[TASK OBJECTIVE]
Please reproduce the text of every page in the listing below word for word, leaving the pictures out of your answer.

[DATA FOR REVIEW]
==*==

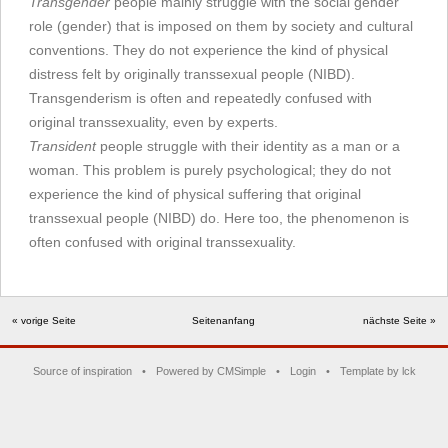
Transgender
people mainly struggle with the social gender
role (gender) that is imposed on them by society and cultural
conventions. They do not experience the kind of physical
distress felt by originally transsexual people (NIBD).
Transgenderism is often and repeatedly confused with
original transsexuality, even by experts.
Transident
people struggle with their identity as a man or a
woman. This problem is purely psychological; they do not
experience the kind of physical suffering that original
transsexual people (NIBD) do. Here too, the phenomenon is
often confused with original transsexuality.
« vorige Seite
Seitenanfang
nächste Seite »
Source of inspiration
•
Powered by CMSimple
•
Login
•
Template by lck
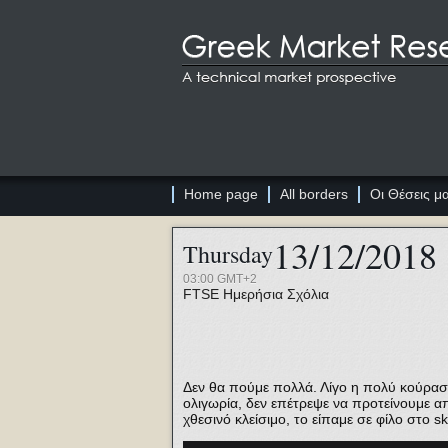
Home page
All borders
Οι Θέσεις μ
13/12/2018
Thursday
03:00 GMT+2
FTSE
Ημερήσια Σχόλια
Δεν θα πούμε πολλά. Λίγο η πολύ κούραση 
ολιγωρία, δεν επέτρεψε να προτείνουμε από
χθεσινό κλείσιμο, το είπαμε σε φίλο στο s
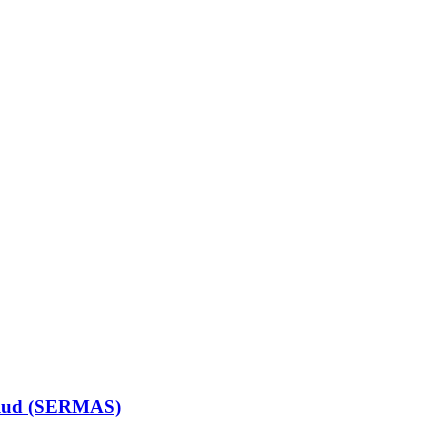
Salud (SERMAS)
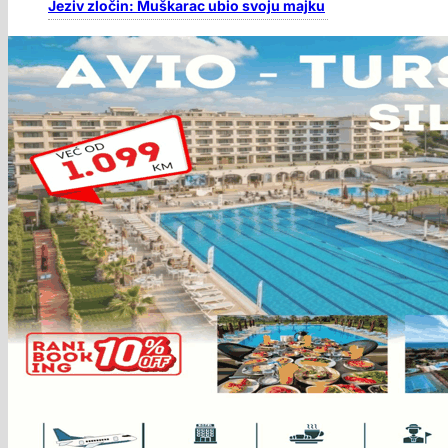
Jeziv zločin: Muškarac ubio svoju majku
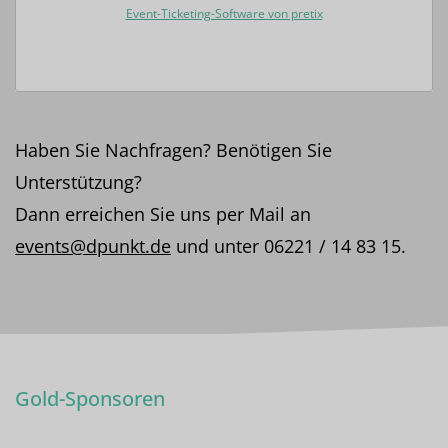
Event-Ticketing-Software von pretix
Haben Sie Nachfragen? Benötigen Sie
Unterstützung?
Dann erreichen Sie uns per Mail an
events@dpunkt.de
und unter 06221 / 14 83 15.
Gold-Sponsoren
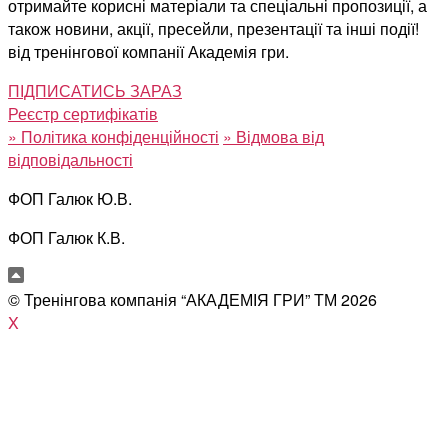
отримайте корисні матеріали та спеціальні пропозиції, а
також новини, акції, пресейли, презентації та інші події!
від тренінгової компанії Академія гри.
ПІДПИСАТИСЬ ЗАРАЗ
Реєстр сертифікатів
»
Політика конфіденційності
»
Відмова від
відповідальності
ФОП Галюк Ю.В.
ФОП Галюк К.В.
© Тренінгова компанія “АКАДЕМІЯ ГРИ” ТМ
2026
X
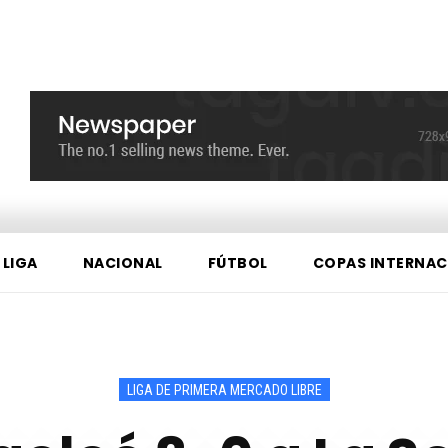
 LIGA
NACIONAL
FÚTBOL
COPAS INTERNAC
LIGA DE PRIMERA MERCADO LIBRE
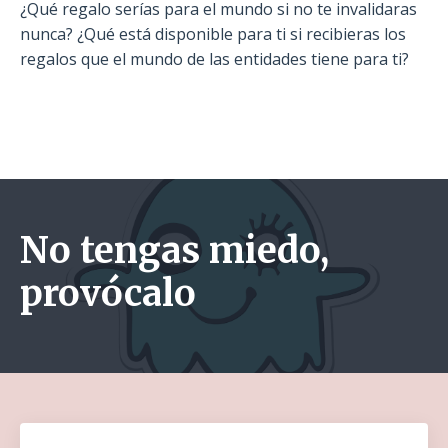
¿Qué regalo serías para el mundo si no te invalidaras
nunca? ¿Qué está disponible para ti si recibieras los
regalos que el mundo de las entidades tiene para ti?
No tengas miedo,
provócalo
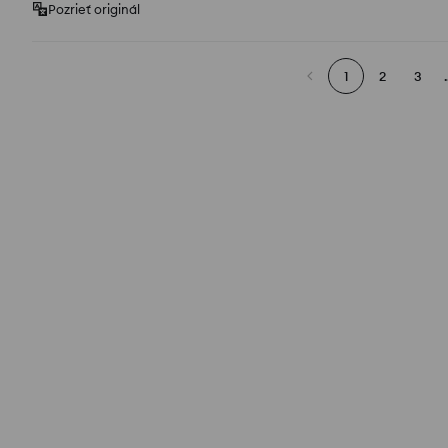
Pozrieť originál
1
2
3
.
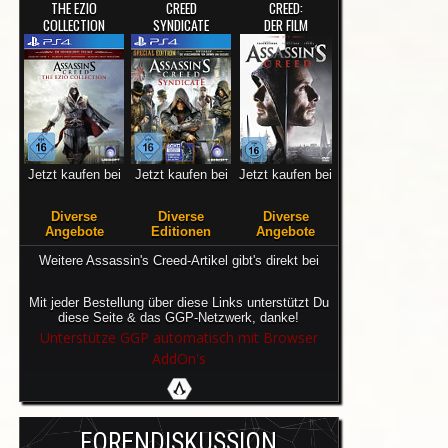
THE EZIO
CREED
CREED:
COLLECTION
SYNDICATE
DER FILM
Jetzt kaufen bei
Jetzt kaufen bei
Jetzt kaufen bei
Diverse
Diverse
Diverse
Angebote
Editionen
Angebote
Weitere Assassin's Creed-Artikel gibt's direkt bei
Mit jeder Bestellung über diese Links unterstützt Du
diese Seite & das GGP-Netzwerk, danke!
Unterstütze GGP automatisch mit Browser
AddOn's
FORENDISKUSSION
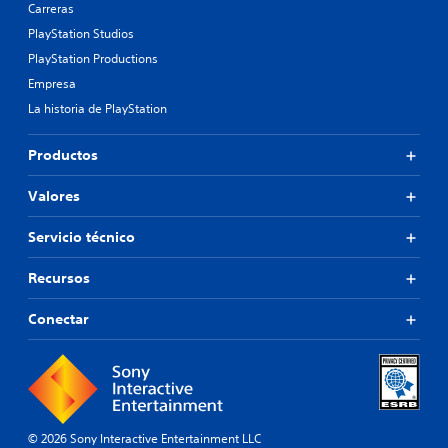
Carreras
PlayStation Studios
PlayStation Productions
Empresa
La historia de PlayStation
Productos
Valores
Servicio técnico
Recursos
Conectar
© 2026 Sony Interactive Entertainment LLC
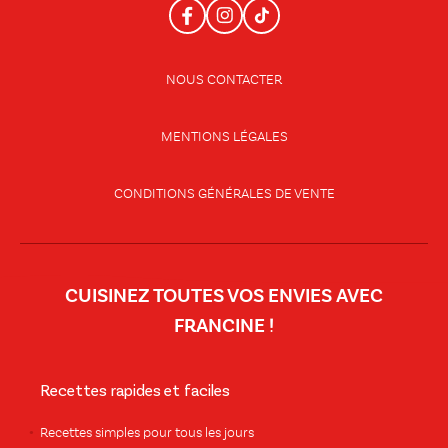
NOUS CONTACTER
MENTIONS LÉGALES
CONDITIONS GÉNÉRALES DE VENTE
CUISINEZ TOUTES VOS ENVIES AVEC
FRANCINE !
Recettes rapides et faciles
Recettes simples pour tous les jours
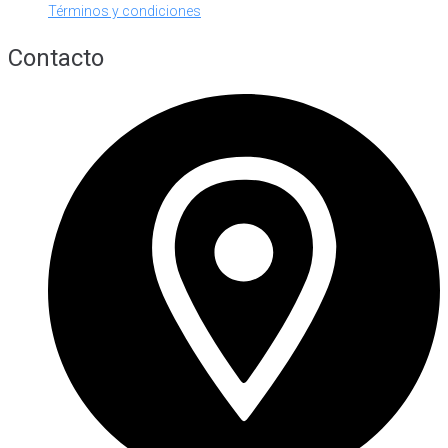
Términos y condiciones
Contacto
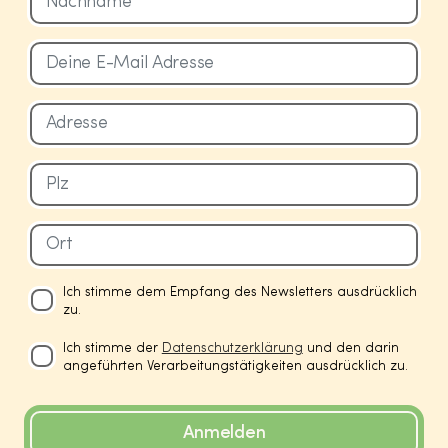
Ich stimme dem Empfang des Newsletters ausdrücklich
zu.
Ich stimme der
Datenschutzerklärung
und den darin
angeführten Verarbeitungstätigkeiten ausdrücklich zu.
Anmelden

==*==

[ANSWER TO THIS EXERCISE]
Transgender
people mainly struggle with the social gender
role (gender) that is imposed on them by society and cultural
conventions. They do not experience the kind of physical
distress felt by originally transsexual people (NIBD).
Transgenderism is often and repeatedly confused with
original transsexuality, even by experts.
Transident
people struggle with their identity as a man or a
woman. This problem is purely psychological; they do not
experience the kind of physical suffering that original
transsexual people (NIBD) do. Here too, the phenomenon is
often confused with original transsexuality.
« vorige Seite
Seitenanfang
nächste Seite »
Source of inspiration
•
Powered by CMSimple
•
Login
•
Template by lck
Home page
All borders
Οι Θέσεις μ
13/12/2018
Thursday
03:00 GMT+2
FTSE
Ημερήσια Σχόλια
Δεν θα πούμε πολλά. Λίγο η πολύ κούραση 
ολιγωρία, δεν επέτρεψε να προτείνουμε από
χθεσινό κλείσιμο, το είπαμε σε φίλο στο s
Salud (SERMAS)
Jeziv zločin: Muškarac ubio svoju majku
Event-Ticketing-Software von pretix
Haben Sie Nachfragen? Benötigen Sie
Unterstützung?
Dann erreichen Sie uns per Mail an
events@dpunkt.de
und unter 06221 / 14 83 15.
Gold-Sponsoren
отримайте корисні матеріали та спеціальні пропозиції, а
також новини, акції, пресейли, презентації та інші події!
від тренінгової компанії Академія гри.
ПІДПИСАТИСЬ ЗАРАЗ
Реєстр сертифікатів
»
Політика конфіденційності
»
Відмова від
відповідальності
ФОП Галюк Ю.В.
ФОП Галюк К.В.
© Тренінгова компанія “АКАДЕМІЯ ГРИ” ТМ
2026
X
 LIGA
NACIONAL
FÚTBOL
COPAS INTERNAC
LIGA DE PRIMERA MERCADO LIBRE
¿Qué regalo serías para el mundo si no te invalidaras
nunca? ¿Qué está disponible para ti si recibieras los
regalos que el mundo de las entidades tiene para ti?
No tengas miedo,
provócalo
Pozrieť originál
1
2
3
.
THE EZIO
CREED
CREED:
COLLECTION
SYNDICATE
DER FILM
Jetzt kaufen bei
Jetzt kaufen bei
Jetzt kaufen bei
Diverse
Diverse
Diverse
Angebote
Editionen
Angebote
Weitere Assassin's Creed-Artikel gibt's direkt bei
Mit jeder Bestellung über diese Links unterstützt Du
diese Seite & das GGP-Netzwerk, danke!
Unterstütze GGP automatisch mit Browser
AddOn's
FORENDISKUSSION
Carreras
PlayStation Studios
PlayStation Productions
Empresa
La historia de PlayStation
Productos
Valores
Servicio técnico
Recursos
Conectar
© 2026 Sony Interactive Entertainment LLC
NOUS CONTACTER
MENTIONS LÉGALES
CONDITIONS GÉNÉRALES DE VENTE
CUISINEZ TOUTES VOS ENVIES AVEC
FRANCINE !
Recettes rapides et faciles
Recettes simples pour tous les jours
Términos y condiciones
Contacto
Ich stimme dem Empfang des Newsletters ausdrücklich
zu.
Ich stimme der
Datenschutzerklärung
und den darin
angeführten Verarbeitungstätigkeiten ausdrücklich zu.
Anmelden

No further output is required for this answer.